Today, as you likely know, is the 150th birthday of Amy Beach.
Amy Beach. You know, the best-known, most-performed and most-respected American composer of the earliest 20th century.
You don’t know? Well don’t blame yourself. Blame history, changing tastes, and good old fashioned sexism.
We posted about Amy Beach here on the PhLog last summer and since then we’ve become more surprised and dismayed about how quickly her fame has evaporated. Beach’s work is decidedly Victorian, and as a musical conservative, she doesn’t stand out as an innovator. But her work still ranks among the best of her era. A prodigy and exceptional pianist as well as composer, Beach rose to the top of the Second New England School of composers, accepted as “one of the boys” due to her remarkable talent. In a time when a woman having a career outside of the home was frowned upon, Beach toured Europe, performing to adoring crowds. Her “Gaelic” symphony (1894) was the first symphony written and published by an American woman, composed before she was 30. As an American composer, Beach made a point to integrate Native American and African American songs into her work. Besides her symphonic work, Beach was known for her songs, chamber music, and work for piano.

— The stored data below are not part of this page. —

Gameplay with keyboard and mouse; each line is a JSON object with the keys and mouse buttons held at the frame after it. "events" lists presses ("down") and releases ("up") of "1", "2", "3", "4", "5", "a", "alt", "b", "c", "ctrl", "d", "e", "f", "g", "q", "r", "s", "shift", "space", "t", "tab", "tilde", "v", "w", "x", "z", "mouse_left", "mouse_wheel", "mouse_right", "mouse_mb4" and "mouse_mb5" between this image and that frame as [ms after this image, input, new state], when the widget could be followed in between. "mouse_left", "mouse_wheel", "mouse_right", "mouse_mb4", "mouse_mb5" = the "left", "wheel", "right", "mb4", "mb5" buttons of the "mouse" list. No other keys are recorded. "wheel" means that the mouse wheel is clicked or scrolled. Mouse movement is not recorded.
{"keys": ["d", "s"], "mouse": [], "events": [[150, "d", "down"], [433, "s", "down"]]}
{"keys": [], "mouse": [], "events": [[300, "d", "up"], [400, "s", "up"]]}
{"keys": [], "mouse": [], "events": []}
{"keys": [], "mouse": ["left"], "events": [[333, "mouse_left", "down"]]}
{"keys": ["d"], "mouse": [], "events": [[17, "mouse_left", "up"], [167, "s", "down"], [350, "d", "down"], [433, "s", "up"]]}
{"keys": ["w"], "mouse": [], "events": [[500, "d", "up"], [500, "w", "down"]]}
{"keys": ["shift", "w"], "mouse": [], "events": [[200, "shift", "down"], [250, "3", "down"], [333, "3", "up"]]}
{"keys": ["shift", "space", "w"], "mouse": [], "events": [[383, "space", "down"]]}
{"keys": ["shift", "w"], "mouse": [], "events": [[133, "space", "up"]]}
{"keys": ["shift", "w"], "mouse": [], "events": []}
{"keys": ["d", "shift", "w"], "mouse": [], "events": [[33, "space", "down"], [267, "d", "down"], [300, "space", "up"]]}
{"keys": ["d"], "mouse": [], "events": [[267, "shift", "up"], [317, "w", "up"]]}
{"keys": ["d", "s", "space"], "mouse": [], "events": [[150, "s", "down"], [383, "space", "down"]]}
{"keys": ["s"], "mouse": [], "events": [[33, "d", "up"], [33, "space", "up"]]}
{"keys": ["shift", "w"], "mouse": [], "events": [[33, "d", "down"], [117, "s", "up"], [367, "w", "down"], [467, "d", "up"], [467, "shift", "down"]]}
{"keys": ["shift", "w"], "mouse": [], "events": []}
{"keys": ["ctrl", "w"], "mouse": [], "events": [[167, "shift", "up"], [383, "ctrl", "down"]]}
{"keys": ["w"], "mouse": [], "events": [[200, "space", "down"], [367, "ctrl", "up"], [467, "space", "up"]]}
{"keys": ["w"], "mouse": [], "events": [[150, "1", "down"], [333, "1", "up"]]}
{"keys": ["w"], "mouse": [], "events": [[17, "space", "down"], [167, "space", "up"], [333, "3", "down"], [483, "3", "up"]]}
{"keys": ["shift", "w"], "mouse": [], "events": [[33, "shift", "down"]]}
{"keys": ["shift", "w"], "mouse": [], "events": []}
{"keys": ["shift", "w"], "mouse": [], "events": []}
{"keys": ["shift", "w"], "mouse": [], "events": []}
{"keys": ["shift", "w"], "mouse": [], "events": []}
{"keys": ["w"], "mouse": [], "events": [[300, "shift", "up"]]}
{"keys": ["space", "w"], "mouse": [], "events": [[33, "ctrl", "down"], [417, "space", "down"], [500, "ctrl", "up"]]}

But time hasn’t been kind to Amy Beach. It was always going to be an uphill battle to get major orchestras to program music by a woman, and after Beach’s death, performances dropped off.
But Beach is slowly becoming more recognized. The New York Times covered her birthday and perhaps there may be some more performances sometime soon? Are any music programmers out there listening?
So take a moment today and listen to some Amy Beach. You can find several selections at amybeach.org.